Reindustrialize. China’s primary asymmetric advantage over the United States lies in its ability to manufacture goods across the industrial value chain at tremendous scale. Beijing’s progress entrenching asymmetries in industrial base capacity call into question the ability of the United States to competitively produce dual-use technologies and prevail in a protracted conflict. However, recent trends in manufacturing technology present the United States with a unique window of opportunity to reconstitute its industrial base and re-establish defense-industrial deterrence. A wide range of technologies, from AI to robotics and 3-D printing, are transforming manufacturing industries, with factories becoming increasingly software-defined. Given its advantages in software and AI, the United States has the potential to combine significant investments in production capacity — especially in strategic sectors — with efforts to accelerate the adoption of advanced manufacturing paradigms, positioning the nation to offset China’s advantages.

Conclusion

The time for equivocation is over. By the metrics that matter most for U.S. interests, military-civil fusion has been a success and presents serious challenges that must be addressed. A fundamental reckoning is overdue and will require the United States and its allies to retool policies, realign institutions, and revitalize the industrial base to address the challenge. Only through decisive action can the United States and other democracies maintain — or regain — strategic advantages and protect their interests in the face of China’s growing asymmetric military capabilities and economic power.

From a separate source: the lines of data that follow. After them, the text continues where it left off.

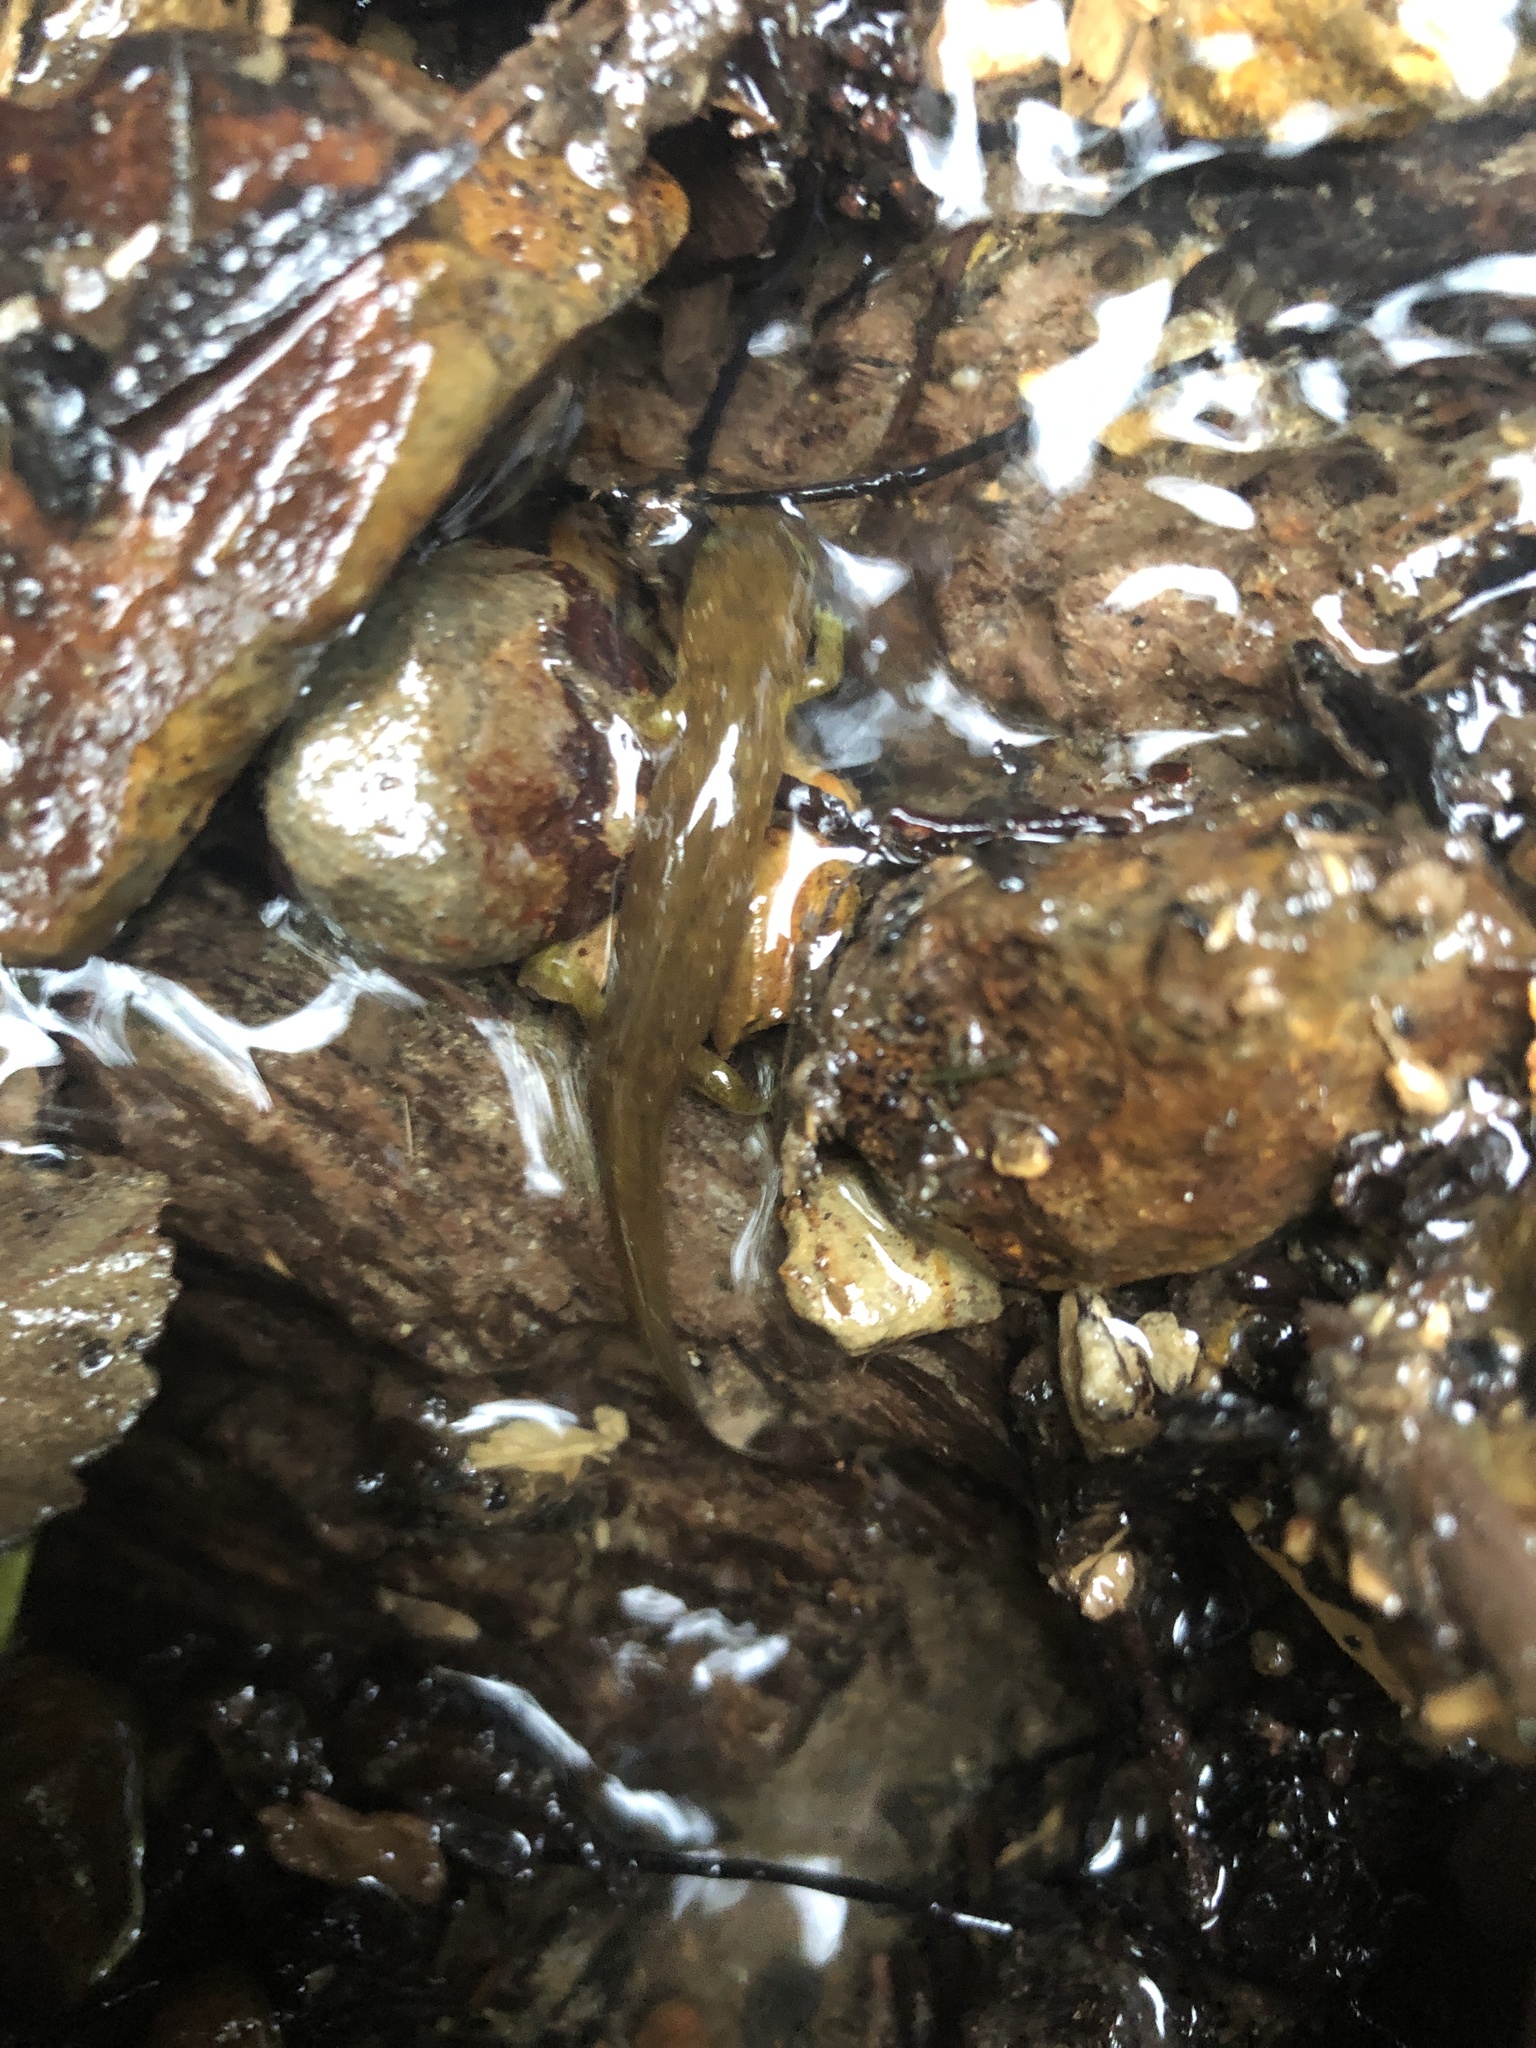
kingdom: Animalia
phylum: Chordata
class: Amphibia
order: Caudata
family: Rhyacotritonidae
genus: Rhyacotriton
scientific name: Rhyacotriton kezeri
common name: Columbia torrent salamander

Liza Tobin is senior director for economy at the Special Competitive Studies Project (SCSP) and served previously as China director at the National Security Council during the Trump and Biden administrations. Addis Goldman is an associate director for economy at SCSP, and Katherine Kurata is a director for intelligence at SCSP.

This essay is adapted from the authors’ chapter for the 2024 NBR-INDOPACOM Conference on the People’s Liberation Army, which will be published by the National Bureau of Asian Research in summer 2025. The authors wish to thank former Deputy Assistant Secretary of Defense for China, Chad Sbragia, for insights on the National Strategic System and Capabilities.